**Reading text**
━━━━━━━━

In this patch, most of part is same as the previous one, except three
changes,

1. compute superunion set of all the classes in the chain,

  reg_class_superunion_in_chain
    =
reg_class_superunion[(int)reg_class_superunion_in_chain][(int)tmp->cl];

2. compute the preferred class of reg_class_superunion_in_chain by hook,

   preferred_class
     = targetm.preferred_rename_class(reg_class_superunion_in_chain);

3. Iterate registers first in preferred_class, and stop once better
register is found.  Then, iterate the rest of registers as usual.

Tested on mainline r167293 x86_64-linux with option {, -O2
-frename-registers} respectively.  No regression.

Macro PREFERRED_RENAME_CLASS is defined in backend.  For example, on
ARM, it can be,

#define PREFERRED_RENAME_CLASS(CLASS)          \
  (TARGET_THUMB2 ? ((CLASS) == GENERAL_REGS    \
   ? LO_REGS : (NO_REGS))                                \
  : (NO_REGS))

━━━━━━━━

**Data lines**
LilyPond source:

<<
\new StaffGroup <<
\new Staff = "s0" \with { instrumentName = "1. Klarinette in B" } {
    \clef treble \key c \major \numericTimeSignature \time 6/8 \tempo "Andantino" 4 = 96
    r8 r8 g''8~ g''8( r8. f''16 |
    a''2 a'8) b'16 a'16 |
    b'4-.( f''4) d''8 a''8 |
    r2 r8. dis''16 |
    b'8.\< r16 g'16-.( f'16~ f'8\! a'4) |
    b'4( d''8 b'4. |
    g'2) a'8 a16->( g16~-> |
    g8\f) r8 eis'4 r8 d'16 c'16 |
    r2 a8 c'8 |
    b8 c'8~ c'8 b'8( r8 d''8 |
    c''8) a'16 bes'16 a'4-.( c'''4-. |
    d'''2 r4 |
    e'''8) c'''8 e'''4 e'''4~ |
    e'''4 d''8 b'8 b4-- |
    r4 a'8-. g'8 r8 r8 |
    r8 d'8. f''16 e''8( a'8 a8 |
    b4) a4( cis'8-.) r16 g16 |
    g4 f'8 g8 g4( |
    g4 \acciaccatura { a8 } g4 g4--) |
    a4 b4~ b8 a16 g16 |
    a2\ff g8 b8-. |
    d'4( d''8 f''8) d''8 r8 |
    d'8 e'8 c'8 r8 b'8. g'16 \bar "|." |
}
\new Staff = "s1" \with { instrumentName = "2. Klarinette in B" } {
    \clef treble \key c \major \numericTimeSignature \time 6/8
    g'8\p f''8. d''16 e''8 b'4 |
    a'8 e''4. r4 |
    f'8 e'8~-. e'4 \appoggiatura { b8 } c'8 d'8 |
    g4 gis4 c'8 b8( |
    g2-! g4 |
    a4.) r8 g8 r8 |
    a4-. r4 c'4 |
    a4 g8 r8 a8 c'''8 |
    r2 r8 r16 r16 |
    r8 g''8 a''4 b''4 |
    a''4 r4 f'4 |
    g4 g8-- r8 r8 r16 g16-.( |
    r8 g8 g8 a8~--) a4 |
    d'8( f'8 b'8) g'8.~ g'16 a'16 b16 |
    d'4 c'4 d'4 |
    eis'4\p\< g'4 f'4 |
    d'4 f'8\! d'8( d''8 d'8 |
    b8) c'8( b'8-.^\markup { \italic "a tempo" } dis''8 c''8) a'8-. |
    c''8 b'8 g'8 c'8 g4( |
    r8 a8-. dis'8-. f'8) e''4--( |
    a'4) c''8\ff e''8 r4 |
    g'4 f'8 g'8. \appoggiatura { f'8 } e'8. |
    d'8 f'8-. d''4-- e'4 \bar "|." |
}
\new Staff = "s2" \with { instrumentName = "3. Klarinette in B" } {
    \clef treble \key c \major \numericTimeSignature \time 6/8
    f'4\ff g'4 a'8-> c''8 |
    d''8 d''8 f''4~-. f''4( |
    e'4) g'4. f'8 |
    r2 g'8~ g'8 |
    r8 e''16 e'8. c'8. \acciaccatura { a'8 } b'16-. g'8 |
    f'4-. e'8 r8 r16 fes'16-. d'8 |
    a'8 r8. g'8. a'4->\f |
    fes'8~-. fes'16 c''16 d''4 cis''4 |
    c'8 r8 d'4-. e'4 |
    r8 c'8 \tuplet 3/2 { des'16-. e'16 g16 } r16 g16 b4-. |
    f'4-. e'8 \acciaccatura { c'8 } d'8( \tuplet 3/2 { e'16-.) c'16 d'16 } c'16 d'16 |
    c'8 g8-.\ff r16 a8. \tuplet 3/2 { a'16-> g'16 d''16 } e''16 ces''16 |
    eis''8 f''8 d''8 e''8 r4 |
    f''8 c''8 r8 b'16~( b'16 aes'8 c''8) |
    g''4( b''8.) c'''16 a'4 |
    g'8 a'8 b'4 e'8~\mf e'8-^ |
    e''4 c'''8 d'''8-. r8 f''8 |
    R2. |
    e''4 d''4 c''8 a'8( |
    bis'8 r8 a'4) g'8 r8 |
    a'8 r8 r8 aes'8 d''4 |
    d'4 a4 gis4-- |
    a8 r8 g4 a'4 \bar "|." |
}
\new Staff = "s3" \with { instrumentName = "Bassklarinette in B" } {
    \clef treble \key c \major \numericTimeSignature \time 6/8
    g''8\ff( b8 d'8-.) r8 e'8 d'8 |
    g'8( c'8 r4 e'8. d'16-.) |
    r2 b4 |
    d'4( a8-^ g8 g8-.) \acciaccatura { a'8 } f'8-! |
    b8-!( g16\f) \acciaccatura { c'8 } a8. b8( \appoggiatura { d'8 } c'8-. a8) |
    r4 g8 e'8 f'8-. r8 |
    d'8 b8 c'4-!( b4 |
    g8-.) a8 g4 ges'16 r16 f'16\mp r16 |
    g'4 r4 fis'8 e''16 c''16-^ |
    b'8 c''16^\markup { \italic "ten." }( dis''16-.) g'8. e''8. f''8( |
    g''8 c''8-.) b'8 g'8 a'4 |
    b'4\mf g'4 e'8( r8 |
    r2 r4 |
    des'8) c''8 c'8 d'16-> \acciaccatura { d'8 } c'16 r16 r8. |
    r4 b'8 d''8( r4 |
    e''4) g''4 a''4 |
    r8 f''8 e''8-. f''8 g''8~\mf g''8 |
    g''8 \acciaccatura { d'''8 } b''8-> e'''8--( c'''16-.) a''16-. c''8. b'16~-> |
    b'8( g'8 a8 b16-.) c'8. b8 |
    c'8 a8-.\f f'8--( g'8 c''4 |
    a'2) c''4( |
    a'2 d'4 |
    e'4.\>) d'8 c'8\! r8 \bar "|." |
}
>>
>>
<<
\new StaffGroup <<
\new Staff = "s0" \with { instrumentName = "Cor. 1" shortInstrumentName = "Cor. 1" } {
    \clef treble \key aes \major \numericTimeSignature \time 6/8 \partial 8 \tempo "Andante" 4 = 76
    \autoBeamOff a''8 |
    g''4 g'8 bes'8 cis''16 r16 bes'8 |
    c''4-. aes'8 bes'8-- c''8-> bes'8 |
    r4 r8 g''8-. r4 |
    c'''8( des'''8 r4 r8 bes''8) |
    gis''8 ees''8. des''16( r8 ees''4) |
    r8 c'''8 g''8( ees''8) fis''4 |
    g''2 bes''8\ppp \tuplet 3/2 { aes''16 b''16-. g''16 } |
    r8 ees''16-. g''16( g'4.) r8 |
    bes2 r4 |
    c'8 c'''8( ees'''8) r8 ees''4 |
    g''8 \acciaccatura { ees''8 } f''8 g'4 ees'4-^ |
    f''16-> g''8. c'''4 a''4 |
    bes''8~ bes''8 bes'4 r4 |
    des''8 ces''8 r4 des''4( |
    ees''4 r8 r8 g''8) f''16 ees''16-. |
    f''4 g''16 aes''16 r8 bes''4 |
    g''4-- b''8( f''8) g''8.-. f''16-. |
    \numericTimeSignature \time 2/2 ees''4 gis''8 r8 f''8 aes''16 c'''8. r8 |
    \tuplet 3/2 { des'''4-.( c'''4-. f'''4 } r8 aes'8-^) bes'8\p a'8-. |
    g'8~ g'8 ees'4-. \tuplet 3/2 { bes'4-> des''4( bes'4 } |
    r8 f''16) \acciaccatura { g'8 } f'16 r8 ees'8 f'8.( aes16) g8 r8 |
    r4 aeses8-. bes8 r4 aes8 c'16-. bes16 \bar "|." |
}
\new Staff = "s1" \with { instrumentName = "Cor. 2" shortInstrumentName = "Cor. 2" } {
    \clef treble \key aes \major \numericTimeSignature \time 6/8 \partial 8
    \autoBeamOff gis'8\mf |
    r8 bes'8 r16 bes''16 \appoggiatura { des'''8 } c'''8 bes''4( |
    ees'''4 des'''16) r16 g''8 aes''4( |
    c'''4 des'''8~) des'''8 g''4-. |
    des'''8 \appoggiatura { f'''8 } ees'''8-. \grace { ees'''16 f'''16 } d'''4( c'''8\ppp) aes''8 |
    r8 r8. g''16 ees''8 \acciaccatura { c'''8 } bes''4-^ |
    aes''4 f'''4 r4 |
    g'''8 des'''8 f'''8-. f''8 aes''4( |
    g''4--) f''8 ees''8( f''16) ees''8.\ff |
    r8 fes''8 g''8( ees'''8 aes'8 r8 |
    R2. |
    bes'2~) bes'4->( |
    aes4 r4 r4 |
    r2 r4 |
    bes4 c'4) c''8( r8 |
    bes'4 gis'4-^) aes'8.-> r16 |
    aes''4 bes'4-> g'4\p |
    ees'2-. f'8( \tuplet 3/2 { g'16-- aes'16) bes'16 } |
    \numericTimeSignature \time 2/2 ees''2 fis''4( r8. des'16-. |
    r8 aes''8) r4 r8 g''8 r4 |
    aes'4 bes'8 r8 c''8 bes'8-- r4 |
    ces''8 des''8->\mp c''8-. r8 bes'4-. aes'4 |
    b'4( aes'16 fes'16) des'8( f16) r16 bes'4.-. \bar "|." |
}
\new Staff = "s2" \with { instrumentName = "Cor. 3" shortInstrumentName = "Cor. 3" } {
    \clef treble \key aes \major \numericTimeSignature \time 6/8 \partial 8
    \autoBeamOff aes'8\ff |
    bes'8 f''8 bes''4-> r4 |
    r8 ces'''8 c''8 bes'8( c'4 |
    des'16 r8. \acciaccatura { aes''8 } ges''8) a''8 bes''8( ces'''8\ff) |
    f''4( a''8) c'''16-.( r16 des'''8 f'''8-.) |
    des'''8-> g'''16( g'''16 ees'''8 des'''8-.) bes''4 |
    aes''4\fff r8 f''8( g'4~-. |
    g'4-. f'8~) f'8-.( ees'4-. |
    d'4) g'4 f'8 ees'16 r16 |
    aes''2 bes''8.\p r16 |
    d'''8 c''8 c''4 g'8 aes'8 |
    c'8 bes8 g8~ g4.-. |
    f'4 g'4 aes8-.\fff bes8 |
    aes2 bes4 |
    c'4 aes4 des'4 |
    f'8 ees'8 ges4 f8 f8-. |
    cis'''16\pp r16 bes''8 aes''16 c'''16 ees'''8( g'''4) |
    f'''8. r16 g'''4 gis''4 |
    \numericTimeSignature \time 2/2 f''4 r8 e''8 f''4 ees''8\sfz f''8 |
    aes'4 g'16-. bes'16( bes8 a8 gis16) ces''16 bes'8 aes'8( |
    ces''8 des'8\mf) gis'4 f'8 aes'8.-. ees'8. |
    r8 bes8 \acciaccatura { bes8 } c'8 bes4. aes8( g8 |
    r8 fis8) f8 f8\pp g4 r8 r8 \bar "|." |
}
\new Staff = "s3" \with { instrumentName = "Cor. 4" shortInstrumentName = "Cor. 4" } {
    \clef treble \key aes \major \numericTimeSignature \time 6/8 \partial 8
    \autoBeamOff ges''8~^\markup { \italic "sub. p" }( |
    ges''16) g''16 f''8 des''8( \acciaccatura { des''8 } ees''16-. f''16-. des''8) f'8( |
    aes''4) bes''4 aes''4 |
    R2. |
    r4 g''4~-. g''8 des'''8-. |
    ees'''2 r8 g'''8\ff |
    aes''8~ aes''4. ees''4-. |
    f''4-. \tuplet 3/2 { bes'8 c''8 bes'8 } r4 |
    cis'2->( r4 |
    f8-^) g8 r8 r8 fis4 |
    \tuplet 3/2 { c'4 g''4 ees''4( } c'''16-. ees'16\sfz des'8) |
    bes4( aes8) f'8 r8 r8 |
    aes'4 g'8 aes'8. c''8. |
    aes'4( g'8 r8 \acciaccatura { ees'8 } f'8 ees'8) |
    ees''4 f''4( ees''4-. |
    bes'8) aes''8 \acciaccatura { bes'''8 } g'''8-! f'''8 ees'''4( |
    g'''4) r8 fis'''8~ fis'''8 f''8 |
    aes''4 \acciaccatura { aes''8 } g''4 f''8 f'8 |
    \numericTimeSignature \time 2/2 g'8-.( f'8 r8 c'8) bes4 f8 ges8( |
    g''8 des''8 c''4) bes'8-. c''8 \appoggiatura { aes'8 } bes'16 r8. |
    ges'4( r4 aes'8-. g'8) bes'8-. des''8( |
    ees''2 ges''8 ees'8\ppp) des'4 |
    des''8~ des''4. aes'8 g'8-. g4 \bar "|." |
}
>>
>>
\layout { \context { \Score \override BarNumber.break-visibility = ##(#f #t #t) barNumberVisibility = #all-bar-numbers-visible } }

━━━━━━━━

Return, word for word, the part of the patch description that opens with the words containing "2. compute the" and closes with "registers as usual.".

**Written response**
2. compute the preferred class of reg_class_superunion_in_chain by hook,

   preferred_class
     = targetm.preferred_rename_class(reg_class_superunion_in_chain);

3. Iterate registers first in preferred_class, and stop once better
register is found.  Then, iterate the rest of registers as usual.